Calling all Janeites!

“Austen Mania” is alive and well and will be explored in depth at the Shelter Island Public Library on Friday, May 3, at 7 p.m. when critic and reviewer Joan Baum will discuss the enduring popularity of Jane Austen.

Austen’s six completed novels are “Sense and Sensibility,” “Pride and Prejudice,” “Mansfield Park,” “Emma,” “Northanger Abbey,” and “Persuasion.”

The books were first published in 1811, with the last coming out after her death in 1817.

When I asked Baum for the single best adjective to describe Austen’s novels, she replied without missing a beat, “Irony.” Then she quickly added “sense of place” and “delicious prose style.”

Jane Austen fans are everywhere.

According to the Jane Austen Society of North America there are 5,000 members of the Society in the United States and Canada. A variety of on-line sources report that there are also Jane Austen Societies in places as far flung as Australia, Pakistan, Brazil, the United Kingdom, Singapore and Italy.

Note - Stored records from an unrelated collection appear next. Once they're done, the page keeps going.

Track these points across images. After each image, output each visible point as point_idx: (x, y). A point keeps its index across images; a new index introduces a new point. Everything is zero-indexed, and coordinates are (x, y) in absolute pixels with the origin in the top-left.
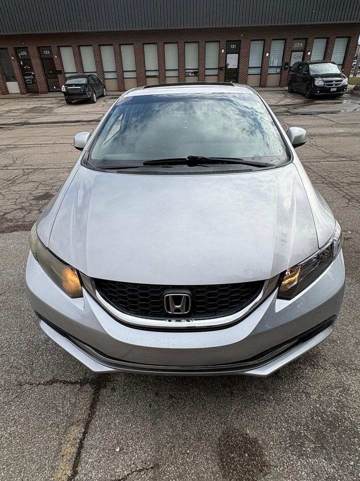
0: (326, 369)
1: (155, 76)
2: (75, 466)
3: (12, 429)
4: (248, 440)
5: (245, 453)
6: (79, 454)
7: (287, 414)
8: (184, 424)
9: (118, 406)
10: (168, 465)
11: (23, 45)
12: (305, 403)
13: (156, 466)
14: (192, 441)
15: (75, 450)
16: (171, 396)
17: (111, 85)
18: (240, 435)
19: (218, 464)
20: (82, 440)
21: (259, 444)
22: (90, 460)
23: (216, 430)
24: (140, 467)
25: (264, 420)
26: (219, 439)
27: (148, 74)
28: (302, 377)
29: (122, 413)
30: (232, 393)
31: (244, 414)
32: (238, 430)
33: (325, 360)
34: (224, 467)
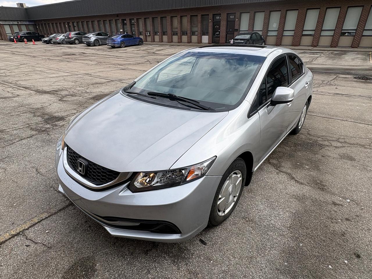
0: (179, 269)
1: (310, 35)
2: (30, 227)
3: (32, 201)
4: (93, 267)
5: (84, 271)
6: (36, 224)
7: (125, 272)
8: (79, 241)
9: (68, 216)
10: (54, 251)
11: (219, 12)
12: (141, 275)
13: (50, 248)
14: (73, 250)
15: (37, 221)
16: (90, 226)
17: (270, 40)
18: (92, 263)
19: (69, 266)
20: (43, 220)
21: (94, 273)
22: (36, 228)
23: (87, 253)
24: (45, 244)
25: (111, 266)
26: (83, 257)
27: (305, 33)
28: (158, 263)
29: (65, 220)
30: (115, 244)
31: (107, 256)
32: (95, 260)
33: (187, 264)
34: (70, 269)
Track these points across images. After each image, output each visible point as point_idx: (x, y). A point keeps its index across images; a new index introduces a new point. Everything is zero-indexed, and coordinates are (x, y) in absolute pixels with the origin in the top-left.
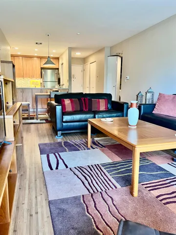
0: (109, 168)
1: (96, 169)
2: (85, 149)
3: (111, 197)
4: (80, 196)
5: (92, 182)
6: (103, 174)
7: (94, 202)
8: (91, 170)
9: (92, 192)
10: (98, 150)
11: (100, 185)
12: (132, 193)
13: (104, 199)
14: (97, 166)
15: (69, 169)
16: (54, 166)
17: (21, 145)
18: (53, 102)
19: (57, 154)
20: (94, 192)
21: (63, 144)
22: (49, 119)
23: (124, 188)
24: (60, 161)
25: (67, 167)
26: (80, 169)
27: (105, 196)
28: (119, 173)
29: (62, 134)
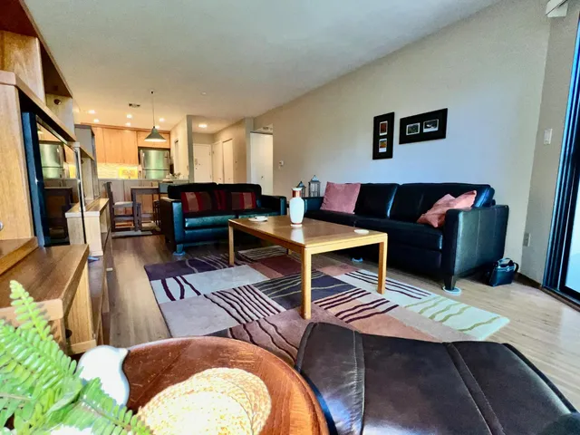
0: (266, 287)
1: (247, 292)
2: (225, 267)
3: (273, 325)
4: (226, 330)
5: (242, 309)
6: (257, 297)
7: (250, 334)
8: (239, 293)
9: (244, 322)
10: (245, 267)
11: (255, 311)
12: (302, 315)
13: (263, 329)
14: (248, 288)
15: (202, 296)
16: (177, 294)
17: (111, 269)
18: (166, 198)
19: (179, 278)
20: (247, 321)
21: (187, 263)
22: (158, 229)
23: (292, 311)
24: (186, 287)
25: (198, 293)
26: (222, 294)
27: (265, 325)
28: (281, 293)
29: (185, 249)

And it is not just readers who swoon over Jane Austen; movie goers do as well. Several Austen novels have been put on the silver screen or made into PBS or BBC miniseries starring well-known actors such as Laurence Olivier, Kate Winslet, Colin Firth, Greer Garson and Judi Dench.

Joan Baum spent twenty-five years teaching literature and writing at City University of New York. The syllabus for her course on the English Romantic poets was at first limited to the traditional five males — Wordsworth, Coleridge, Byron, Shelley and Keats — but eventually included other novelists and essayists including Jane Austen.

And while Baum says that did not turn her into a Janeite, it did prompt her to join the Manhattan-based Jane Austen Society for a year.

As to the May 3 evening devoted to Jane Austen, Baum told me, “I am not going to deliver a lecture on Jane Austen. I want to hear from the folks in the audience as to why Austen seems so important, so admirable, and so relevant to our culture today.”

In other words, Joan Baum wants her Jane Austen Friday Night Dialogue to be a dialogue.

Friday Night Dialogue with Joan Baum, Friday, May 3, 7 p.m.